Just a quick follow-up to Charlotte’s recent post about the scourge of fatherlessness in Baltimore and other cities.

As Manhattan Institute scholar Kay Hymowitz and others have written, the consequences of fatherlessness are especially harsh for young men. This is not surprising, given the crucial role that fathers play in helping boys develop basic social skills, self-esteem, and an understanding of manhood. In a widely discussed 2013 study, MIT economists David Autor and Melanie Wasserman noted that males who are born into low-income female-headed households with no father present “appear to fare particularly poorly on numerous social and educational outcomes.”

Sadly, there are parts of West Baltimore — and many other urban areas — where family breakdown has become so normalized that married, two-parent households are virtually nonexistent. Boys growing up in those neighborhoods are surrounded by an entrenched underclass culture, which serves to perpetuate cycles of single motherhood, poverty, violence, and incarceration.

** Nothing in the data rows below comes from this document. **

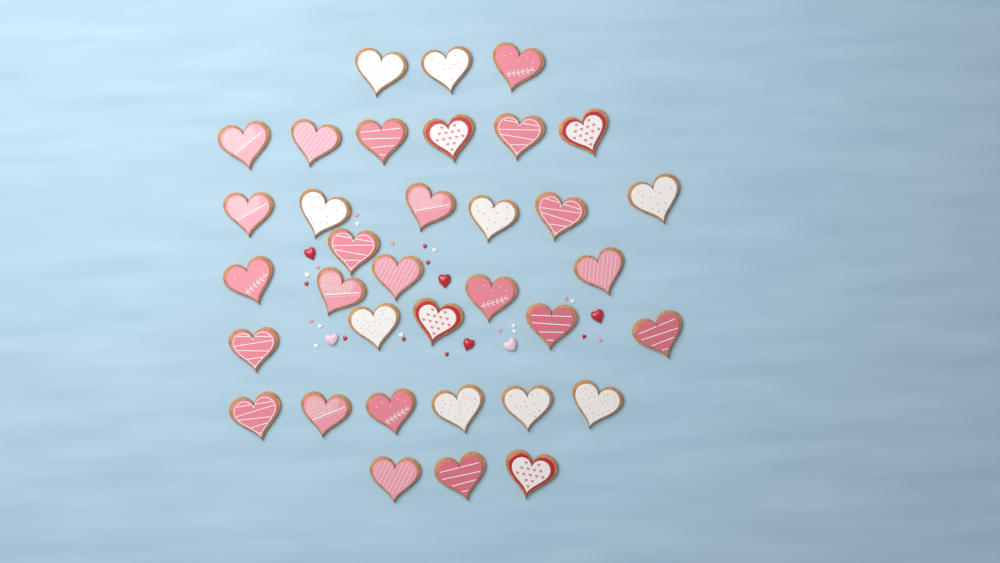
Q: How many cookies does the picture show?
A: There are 35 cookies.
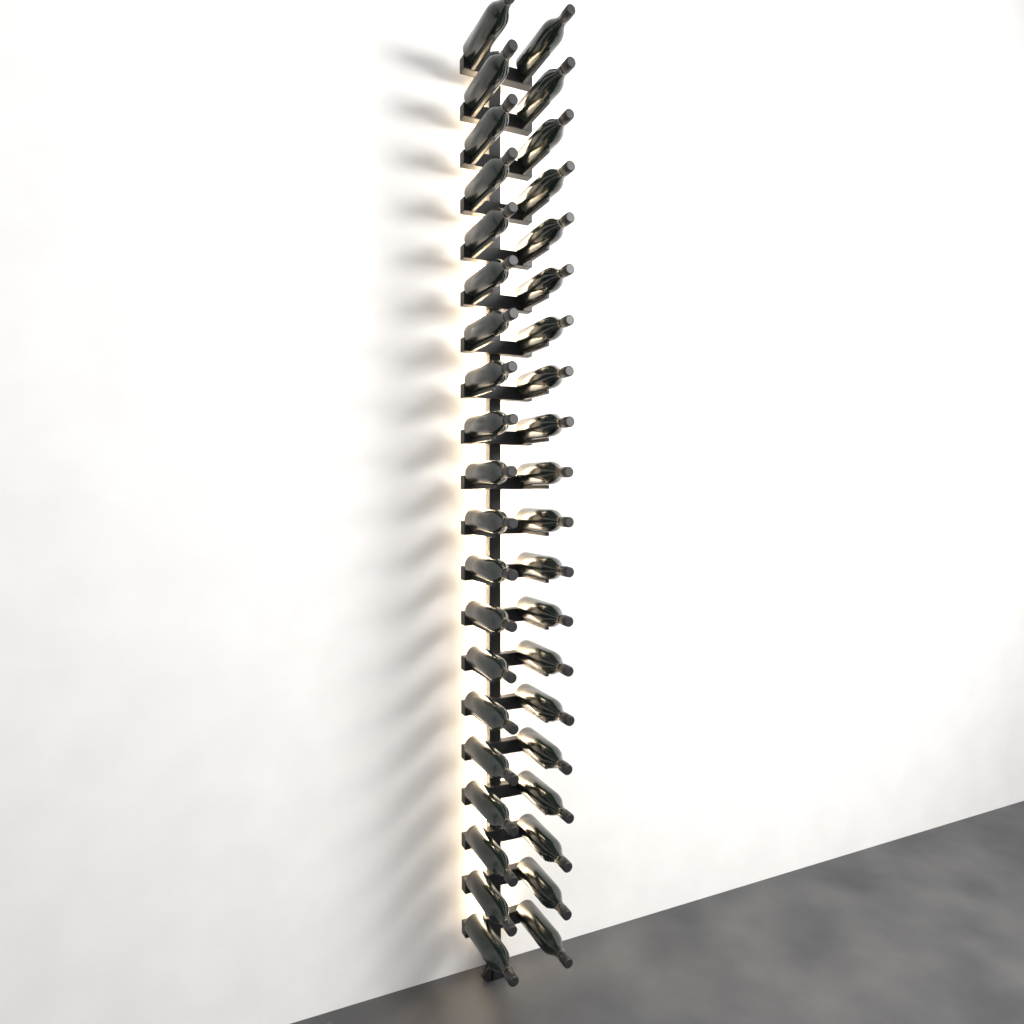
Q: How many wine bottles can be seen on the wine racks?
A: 40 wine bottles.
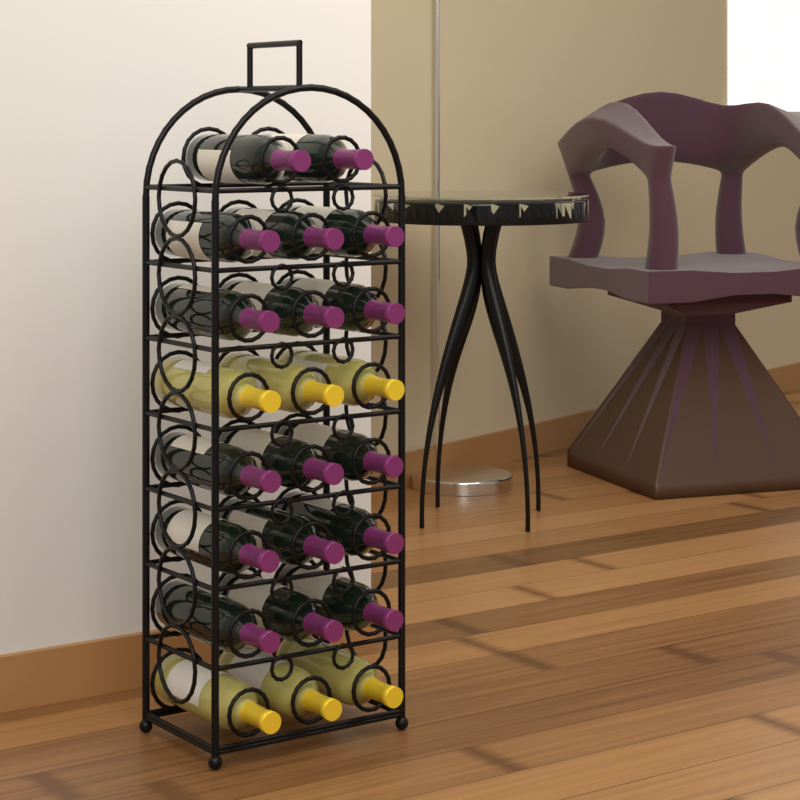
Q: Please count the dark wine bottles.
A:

Here’s how the late Daniel Patrick Moynihan put it following the 1965 Watts riots:

“From the wild Irish slums of the 19th-century Eastern seaboard, to the riot-torn suburbs of Los Angeles, there is one unmistakable lesson in American history: a community that allows large numbers of young men to grow up in broken families, dominated by women, never acquiring any stable relationship to male authority, never acquiring any set of rational expectations about the future — that community asks for and gets chaos. Crime, violence, unrest, disorder . . . are not only to be expected, they are very near to inevitable.”